Industry leaders say that traditional methods of interment and memorialisation will fade away as the more adventurous, emotionally intelligent baby boomers face death. This is why Australian cemeteries like Bunurong, Lismore Memorial Park in New South Wales and Kingston in Hobart are getting ready for them now.

In Victoria, since 2010, cemeteries on Crown Land need to be self-sufficient as not-for-profit enterprises. They get no state money. A traditional burial with headstone costs between $3500 and $20,000. A cremation, more popular but environmentally less friendly, costs around $1000. A so-called ‘green burial’ in a shroud under a cemetery tree will cost around $4500 at Bunurong from next year, according to Grover.

She says while older generations tended to be only concerned with the “mechanics” of death – a “just bury me” attitude – younger baby boomers are more interested in “the art of dying well.”

Guilt over environmental issues such as climate change during their lifetime contributes to demand for ‘green burials,’ she says.

As well as the GPS trackers, discrete bird boxes on trees denoting burial sites are available. The road in to the Bunurong redgum stand will be kept as dirt, Grover says, to give a feeling of “authentic and undisturbed” forest. She says the burials would be shallow at 1.2 metres which allows better decomposition. Bodies in heavy caskets buried deep tend to putrefy rather than decompose.

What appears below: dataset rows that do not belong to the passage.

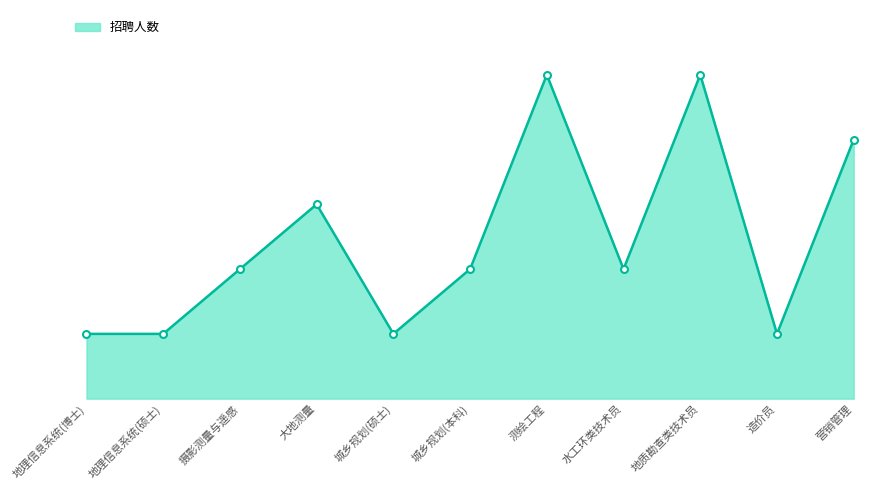

Reading right to left, transcribe all the data shown in this chart.

4	1	5	2	5	2	1	3	2	1	1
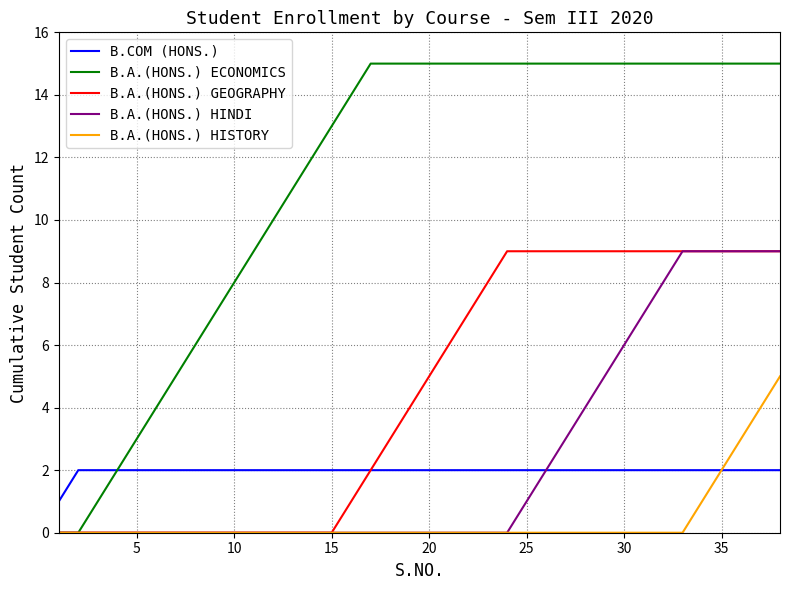

Which series has the largest total across all categories?

B.A.(HONS.) ECONOMICS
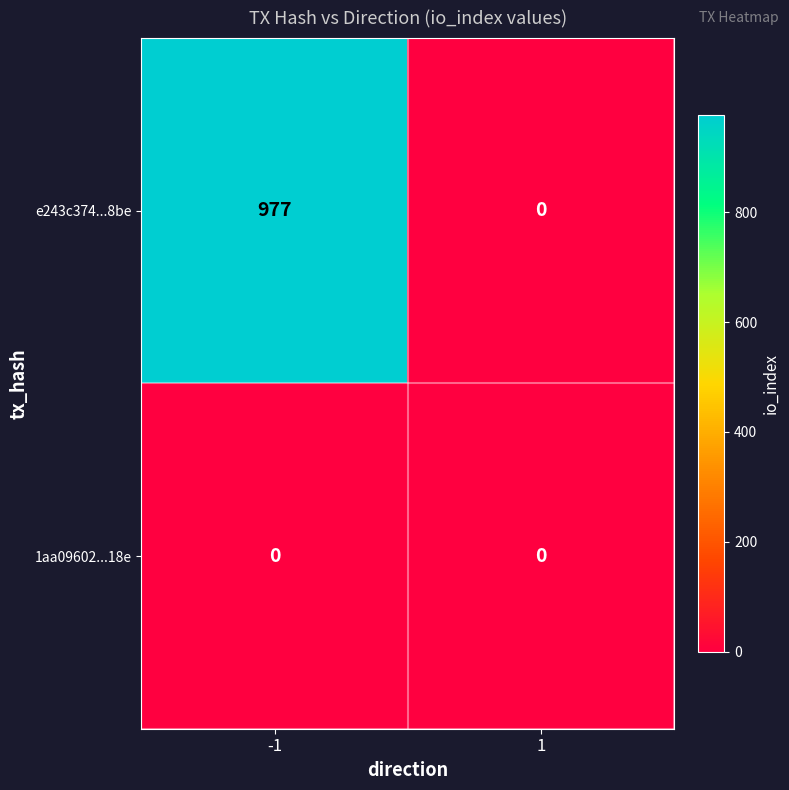

Reading right to left, extract all data points from this chart.

e243c374...8be: 1=0	-1=977
1aa09602...18e: 1=0	-1=0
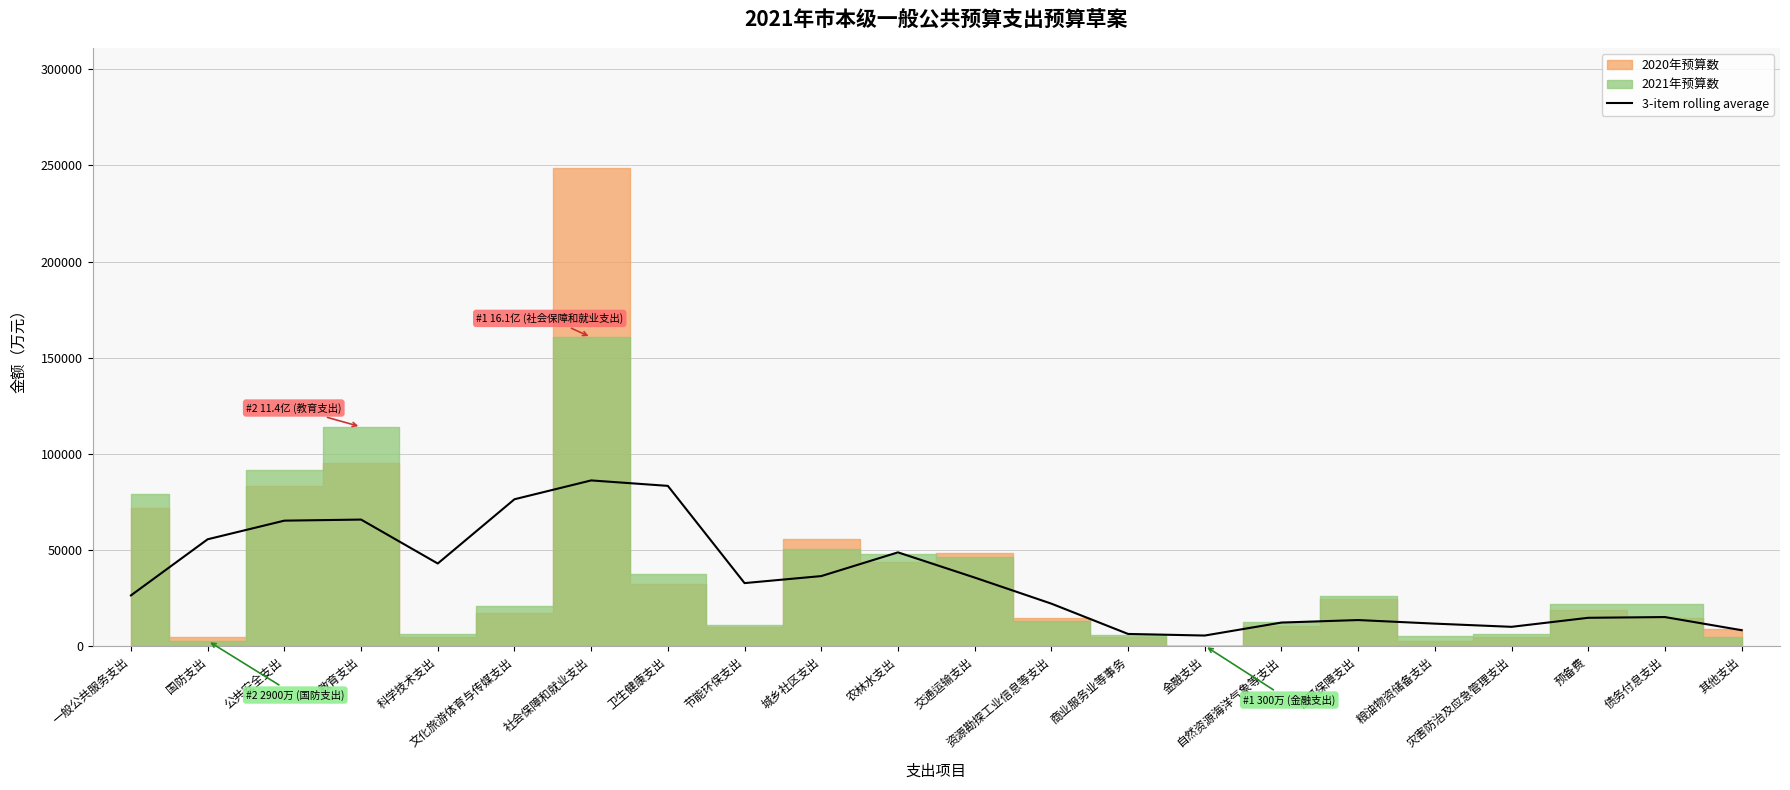

Count the number of categories in the chart.

22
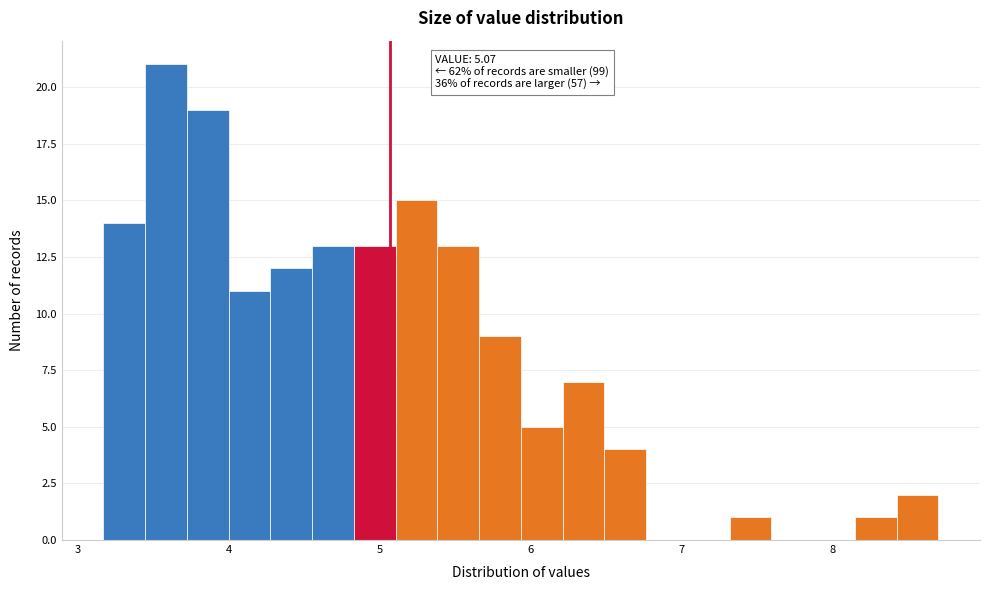

Read against the x-axis, roughly where is the centre of the tallest bar?

3.6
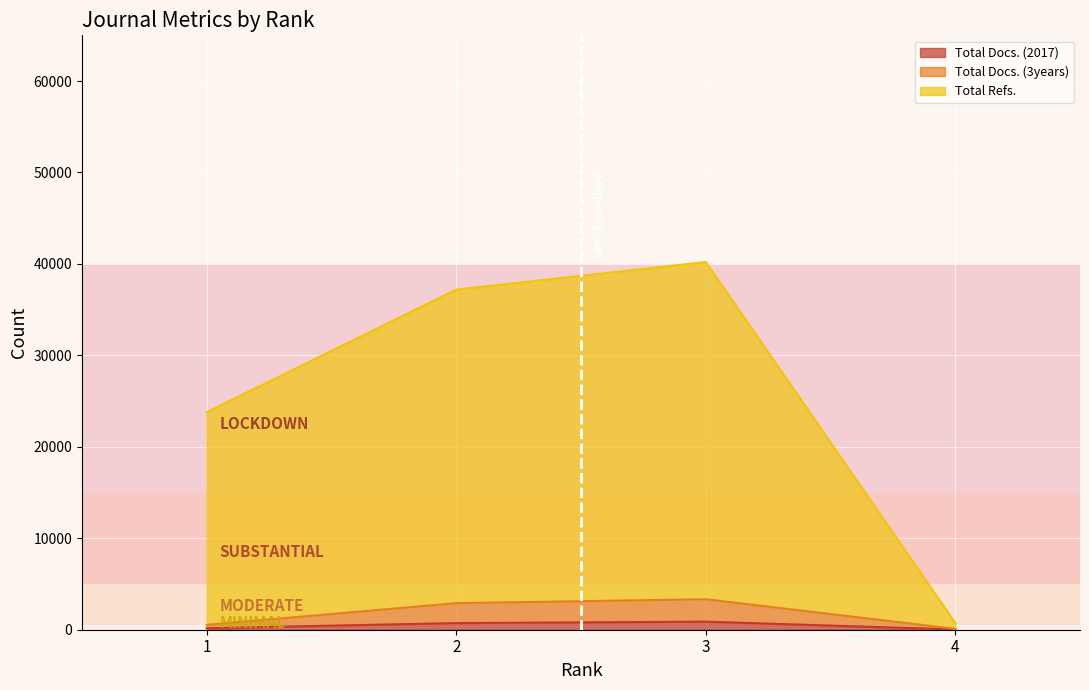

How many Total Docs. (3years) values are between 530 and 3334?

3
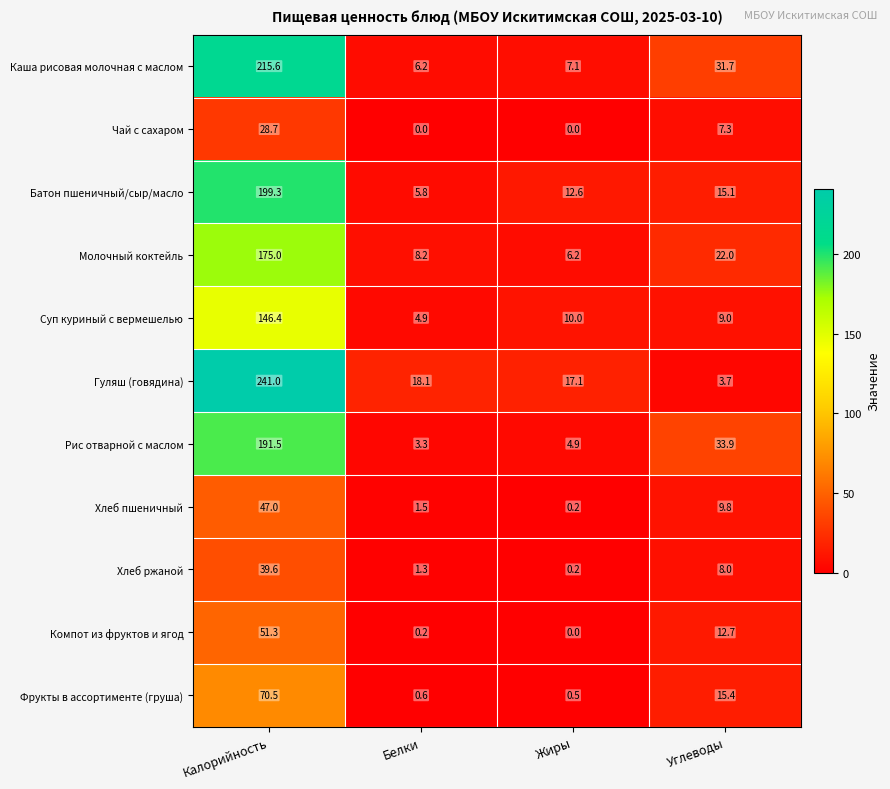

What is the difference between the highest and lowest values at Белки?

18.1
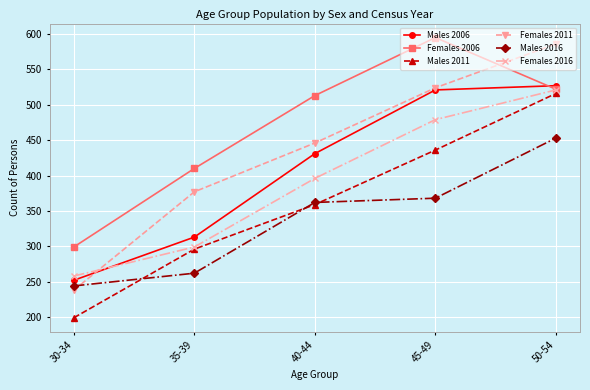

What is the sum of all Females 2011 values?

2171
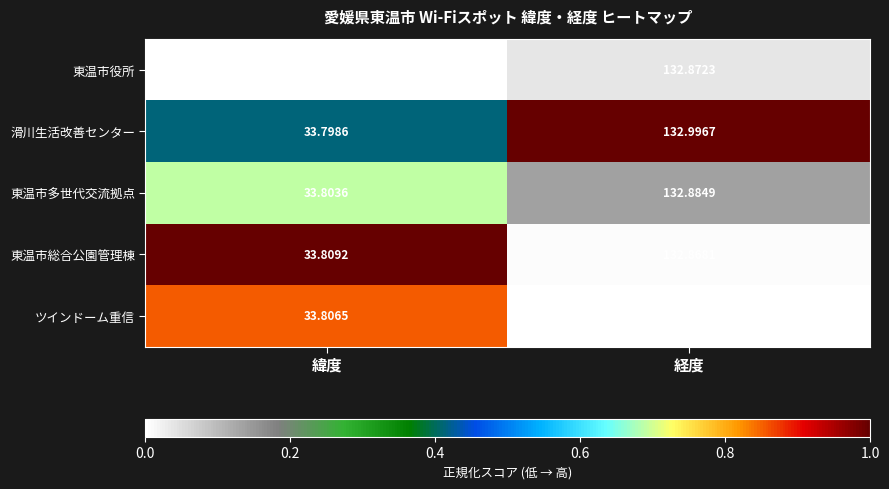

What is the spread (max minus min) of values at 経度?

0.1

Sydney’s Dale Maroney says QR readers (similar to a barcode) are also tipped to be popular. At headstones or  burial sites visitors can scan the code and get data or information on the dead person relayed to devices. The time between death and a funeral is also expected to lengthen as baby boomers begin to die and funerals and interments become more informal but also more technologically complex.

“Baby boomers broke the rule book through things like gender politics, the pill and conscription,” Grover says. “They have a sense of freedom and that is true even in death.”